(Extracted page text data)
┏━━
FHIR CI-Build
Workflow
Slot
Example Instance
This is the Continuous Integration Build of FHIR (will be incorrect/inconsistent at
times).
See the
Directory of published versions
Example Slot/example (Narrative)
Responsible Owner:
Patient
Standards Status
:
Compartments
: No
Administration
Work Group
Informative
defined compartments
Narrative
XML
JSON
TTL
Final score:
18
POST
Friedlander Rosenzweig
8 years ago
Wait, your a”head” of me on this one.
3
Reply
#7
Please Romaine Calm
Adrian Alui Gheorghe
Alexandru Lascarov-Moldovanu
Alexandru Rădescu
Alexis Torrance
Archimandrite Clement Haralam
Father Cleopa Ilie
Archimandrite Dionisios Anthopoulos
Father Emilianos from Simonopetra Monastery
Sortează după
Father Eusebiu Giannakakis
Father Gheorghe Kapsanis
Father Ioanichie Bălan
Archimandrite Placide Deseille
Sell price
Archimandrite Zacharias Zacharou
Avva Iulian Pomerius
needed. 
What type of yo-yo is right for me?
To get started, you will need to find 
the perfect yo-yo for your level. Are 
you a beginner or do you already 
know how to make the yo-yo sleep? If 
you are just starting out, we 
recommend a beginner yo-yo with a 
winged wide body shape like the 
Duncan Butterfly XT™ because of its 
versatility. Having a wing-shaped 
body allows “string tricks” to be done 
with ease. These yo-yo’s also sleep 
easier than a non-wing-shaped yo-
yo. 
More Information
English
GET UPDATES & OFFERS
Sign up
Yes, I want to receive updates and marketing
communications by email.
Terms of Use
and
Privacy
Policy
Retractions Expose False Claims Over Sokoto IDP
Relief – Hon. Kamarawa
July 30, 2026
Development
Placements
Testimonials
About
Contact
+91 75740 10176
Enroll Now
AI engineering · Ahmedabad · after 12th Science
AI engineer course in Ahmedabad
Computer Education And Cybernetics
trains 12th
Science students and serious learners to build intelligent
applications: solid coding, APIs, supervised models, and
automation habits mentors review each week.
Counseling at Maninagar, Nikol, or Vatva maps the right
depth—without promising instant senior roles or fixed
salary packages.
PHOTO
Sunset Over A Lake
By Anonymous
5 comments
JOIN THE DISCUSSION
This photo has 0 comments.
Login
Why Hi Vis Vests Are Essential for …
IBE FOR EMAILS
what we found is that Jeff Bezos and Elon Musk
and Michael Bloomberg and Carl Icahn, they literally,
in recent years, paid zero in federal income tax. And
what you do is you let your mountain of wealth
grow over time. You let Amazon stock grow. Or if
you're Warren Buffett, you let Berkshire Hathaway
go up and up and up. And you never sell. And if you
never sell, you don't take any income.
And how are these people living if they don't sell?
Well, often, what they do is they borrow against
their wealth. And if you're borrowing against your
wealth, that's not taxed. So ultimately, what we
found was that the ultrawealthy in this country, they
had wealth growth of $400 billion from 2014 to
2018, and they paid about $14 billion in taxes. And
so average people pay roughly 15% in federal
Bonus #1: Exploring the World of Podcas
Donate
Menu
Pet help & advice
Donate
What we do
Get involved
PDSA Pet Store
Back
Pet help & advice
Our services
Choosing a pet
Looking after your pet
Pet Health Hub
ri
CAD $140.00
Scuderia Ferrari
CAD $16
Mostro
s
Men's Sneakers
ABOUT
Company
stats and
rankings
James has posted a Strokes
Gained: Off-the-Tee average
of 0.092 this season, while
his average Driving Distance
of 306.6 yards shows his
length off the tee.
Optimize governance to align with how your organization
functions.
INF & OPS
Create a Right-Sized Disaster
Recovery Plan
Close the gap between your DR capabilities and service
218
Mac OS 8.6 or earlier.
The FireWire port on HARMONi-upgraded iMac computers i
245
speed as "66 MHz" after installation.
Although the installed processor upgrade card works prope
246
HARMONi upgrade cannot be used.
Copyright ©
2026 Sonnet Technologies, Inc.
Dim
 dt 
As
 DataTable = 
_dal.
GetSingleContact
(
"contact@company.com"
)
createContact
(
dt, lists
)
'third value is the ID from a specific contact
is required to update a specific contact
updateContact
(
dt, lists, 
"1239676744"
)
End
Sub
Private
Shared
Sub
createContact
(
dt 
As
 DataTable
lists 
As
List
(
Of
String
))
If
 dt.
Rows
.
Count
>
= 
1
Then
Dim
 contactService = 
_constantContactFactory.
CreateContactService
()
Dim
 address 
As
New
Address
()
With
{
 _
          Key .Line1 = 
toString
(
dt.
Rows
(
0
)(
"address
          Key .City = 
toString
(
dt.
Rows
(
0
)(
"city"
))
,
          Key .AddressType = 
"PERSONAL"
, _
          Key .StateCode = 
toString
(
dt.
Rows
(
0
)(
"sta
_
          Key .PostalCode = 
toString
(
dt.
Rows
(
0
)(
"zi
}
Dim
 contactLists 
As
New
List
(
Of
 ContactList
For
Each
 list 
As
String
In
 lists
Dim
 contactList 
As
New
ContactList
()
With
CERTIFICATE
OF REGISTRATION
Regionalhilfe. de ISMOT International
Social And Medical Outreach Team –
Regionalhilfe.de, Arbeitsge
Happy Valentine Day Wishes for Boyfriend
┗━━
WHAT THE TASK REQUIRES:
Write the data above out again in full, exactly.

YOUR SOLUTION:
FHIR CI-Build
Workflow
Slot
Example Instance
This is the Continuous Integration Build of FHIR (will be incorrect/inconsistent at
times).
See the
Directory of published versions
Example Slot/example (Narrative)
Responsible Owner:
Patient
Standards Status
:
Compartments
: No
Administration
Work Group
Informative
defined compartments
Narrative
XML
JSON
TTL
Final score:
18
POST
Friedlander Rosenzweig
8 years ago
Wait, your a”head” of me on this one.
3
Reply
#7
Please Romaine Calm
Adrian Alui Gheorghe
Alexandru Lascarov-Moldovanu
Alexandru Rădescu
Alexis Torrance
Archimandrite Clement Haralam
Father Cleopa Ilie
Archimandrite Dionisios Anthopoulos
Father Emilianos from Simonopetra Monastery
Sortează după
Father Eusebiu Giannakakis
Father Gheorghe Kapsanis
Father Ioanichie Bălan
Archimandrite Placide Deseille
Sell price
Archimandrite Zacharias Zacharou
Avva Iulian Pomerius
needed. 
What type of yo-yo is right for me?
To get started, you will need to find 
the perfect yo-yo for your level. Are 
you a beginner or do you already 
know how to make the yo-yo sleep? If 
you are just starting out, we 
recommend a beginner yo-yo with a 
winged wide body shape like the 
Duncan Butterfly XT™ because of its 
versatility. Having a wing-shaped 
body allows “string tricks” to be done 
with ease. These yo-yo’s also sleep 
easier than a non-wing-shaped yo-
yo. 
More Information
English
GET UPDATES & OFFERS
Sign up
Yes, I want to receive updates and marketing
communications by email.
Terms of Use
and
Privacy
Policy
Retractions Expose False Claims Over Sokoto IDP
Relief – Hon. Kamarawa
July 30, 2026
Development
Placements
Testimonials
About
Contact
+91 75740 10176
Enroll Now
AI engineering · Ahmedabad · after 12th Science
AI engineer course in Ahmedabad
Computer Education And Cybernetics
trains 12th
Science students and serious learners to build intelligent
applications: solid coding, APIs, supervised models, and
automation habits mentors review each week.
Counseling at Maninagar, Nikol, or Vatva maps the right
depth—without promising instant senior roles or fixed
salary packages.
PHOTO
Sunset Over A Lake
By Anonymous
5 comments
JOIN THE DISCUSSION
This photo has 0 comments.
Login
Why Hi Vis Vests Are Essential for …
IBE FOR EMAILS
what we found is that Jeff Bezos and Elon Musk
and Michael Bloomberg and Carl Icahn, they literally,
in recent years, paid zero in federal income tax. And
what you do is you let your mountain of wealth
grow over time. You let Amazon stock grow. Or if
you're Warren Buffett, you let Berkshire Hathaway
go up and up and up. And you never sell. And if you
never sell, you don't take any income.
And how are these people living if they don't sell?
Well, often, what they do is they borrow against
their wealth. And if you're borrowing against your
wealth, that's not taxed. So ultimately, what we
found was that the ultrawealthy in this country, they
had wealth growth of $400 billion from 2014 to
2018, and they paid about $14 billion in taxes. And
so average people pay roughly 15% in federal
Bonus #1: Exploring the World of Podcas
Donate
Menu
Pet help & advice
Donate
What we do
Get involved
PDSA Pet Store
Back
Pet help & advice
Our services
Choosing a pet
Looking after your pet
Pet Health Hub
ri
CAD $140.00
Scuderia Ferrari
CAD $16
Mostro
s
Men's Sneakers
ABOUT
Company
stats and
rankings
James has posted a Strokes
Gained: Off-the-Tee average
of 0.092 this season, while
his average Driving Distance
of 306.6 yards shows his
length off the tee.
Optimize governance to align with how your organization
functions.
INF & OPS
Create a Right-Sized Disaster
Recovery Plan
Close the gap between your DR capabilities and service
218
Mac OS 8.6 or earlier.
The FireWire port on HARMONi-upgraded iMac computers i
245
speed as "66 MHz" after installation.
Although the installed processor upgrade card works prope
246
HARMONi upgrade cannot be used.
Copyright ©
2026 Sonnet Technologies, Inc.
Dim
 dt 
As
 DataTable = 
_dal.
GetSingleContact
(
"contact@company.com"
)
createContact
(
dt, lists
)
'third value is the ID from a specific contact
is required to update a specific contact
updateContact
(
dt, lists, 
"1239676744"
)
End
Sub
Private
Shared
Sub
createContact
(
dt 
As
 DataTable
lists 
As
List
(
Of
String
))
If
 dt.
Rows
.
Count
>
= 
1
Then
Dim
 contactService = 
_constantContactFactory.
CreateContactService
()
Dim
 address 
As
New
Address
()
With
{
 _
          Key .Line1 = 
toString
(
dt.
Rows
(
0
)(
"address
          Key .City = 
toString
(
dt.
Rows
(
0
)(
"city"
))
,
          Key .AddressType = 
"PERSONAL"
, _
          Key .StateCode = 
toString
(
dt.
Rows
(
0
)(
"sta
_
          Key .PostalCode = 
toString
(
dt.
Rows
(
0
)(
"zi
}
Dim
 contactLists 
As
New
List
(
Of
 ContactList
For
Each
 list 
As
String
In
 lists
Dim
 contactList 
As
New
ContactList
()
With
CERTIFICATE
OF REGISTRATION
Regionalhilfe. de ISMOT International
Social And Medical Outreach Team –
Regionalhilfe.de, Arbeitsge
Happy Valentine Day Wishes for Boyfriend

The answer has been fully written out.